Rationale: High cortisol levels are of prognostic value in sepsis. The predictive value of cortisol in pneumonia is unknown. Routinely available assays measure serum total cortisol (TC) and not free cortisol (FC). Whether FC concentrations better reflect outcome is uncertain.
Objectives: To investigate the predictive value of TC and FC in community-acquired pneumonia (CAP).
Methods: Preplanned subanalysis of a prospective intervention study in 278 patients presenting to the emergency department with CAP.

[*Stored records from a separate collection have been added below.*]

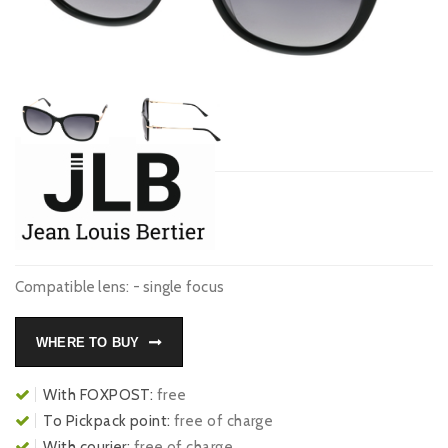
Compatible lens: - single focus
WHERE TO BUY
With FOXPOST:
free
To Pickpack point:
free of charge
With courier:
free of charge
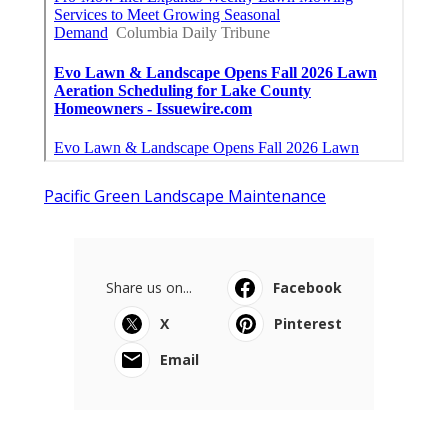
Pacific Green Landscape Maintenance
Share us on...
Facebook
X
Pinterest
Email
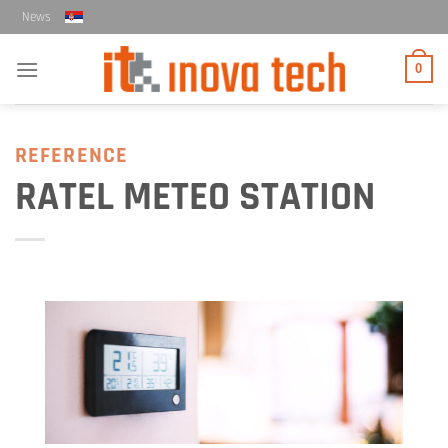
Skip
News
to
content
0
REFERENCE
RATEL METEO STATION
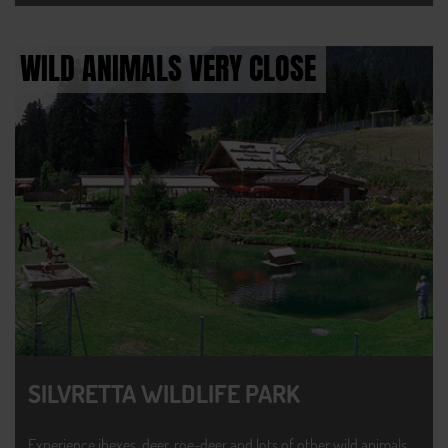
WILD ANIMALS VERY CLOSE
SILVRETTA WILDLIFE PARK
Experience ibexes, deer, roe-deer and lots of other wild animals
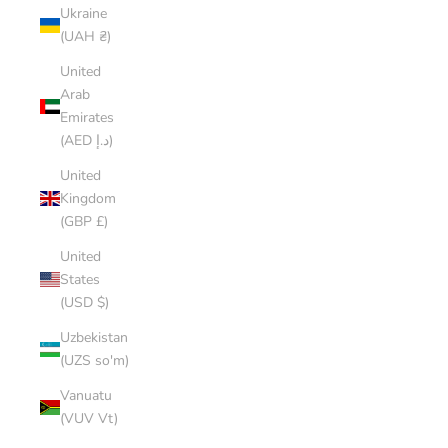
Ukraine
(UAH ₴)
United
Arab
Emirates
(AED د.إ)
United
Kingdom
(GBP £)
United
States
(USD $)
Uzbekistan
(UZS so'm)
Vanuatu
(VUV Vt)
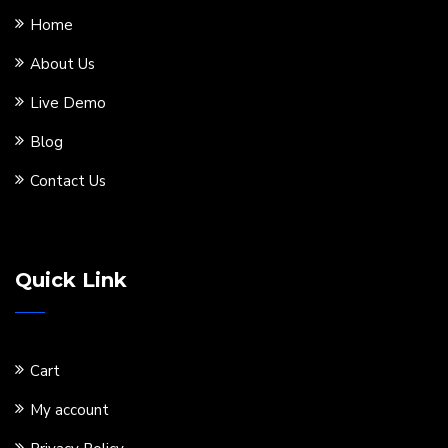
Home
About Us
Live Demo
Blog
Contact Us
Quick Link
Cart
My account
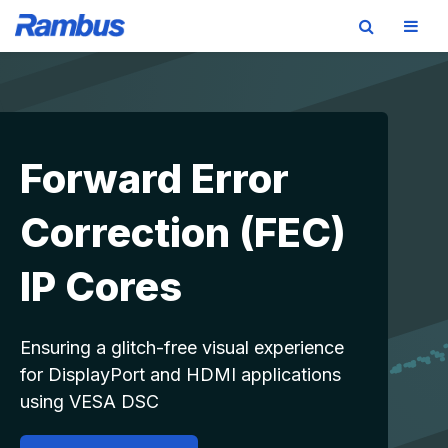
Skip
Skip
Skip
to
to
to
primary
main
footer
navigation
content
Forward Error
Correction (FEC)
IP Cores
Ensuring a glitch-free visual experience
for DisplayPort and HDMI applications
using VESA DSC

Measurements and main results: TC, FC, procalcitonin, C-reactive protein, leukocytes, clinical variables, and the pneumonia severity index (PSI) were measured. The major outcome measures were PSI and survival. TC and FC, but not C-reactive protein or leukocytes, increased with increasing severity of CAP according to the PSI (P < 0.001). TC and FC levels on presentation in patients who died during follow-up were significantly higher as compared with levels in survivors. In a receiver operating characteristic analysis to predict survival, the area under the receiver operating characteristic curve (AUC) was 0.76 (95% confidence interval, 0.70-0.81) for TC and 0.69 (0.63-0.74) for FC. This was similar to the AUC of the PSI (0.76 [0.70-0.81]), and better as compared with C-reactive protein, procalcitonin, or leukocytes. In univariate analysis, only TC, FC, and the PSI were predictors of death. In multivariate analysis, the predictive potential of TC equaled the prognostic power of PSI points.
Conclusions: Cortisol levels are predictors of severity and outcome in CAP to a similar extent to the PSI, and are better than routinely measured laboratory parameters. In CAP, the prognostic accuracy of FC is not superior to TC. Clinical trial registered with www.controlled-trials.com (ISRCTN04176397).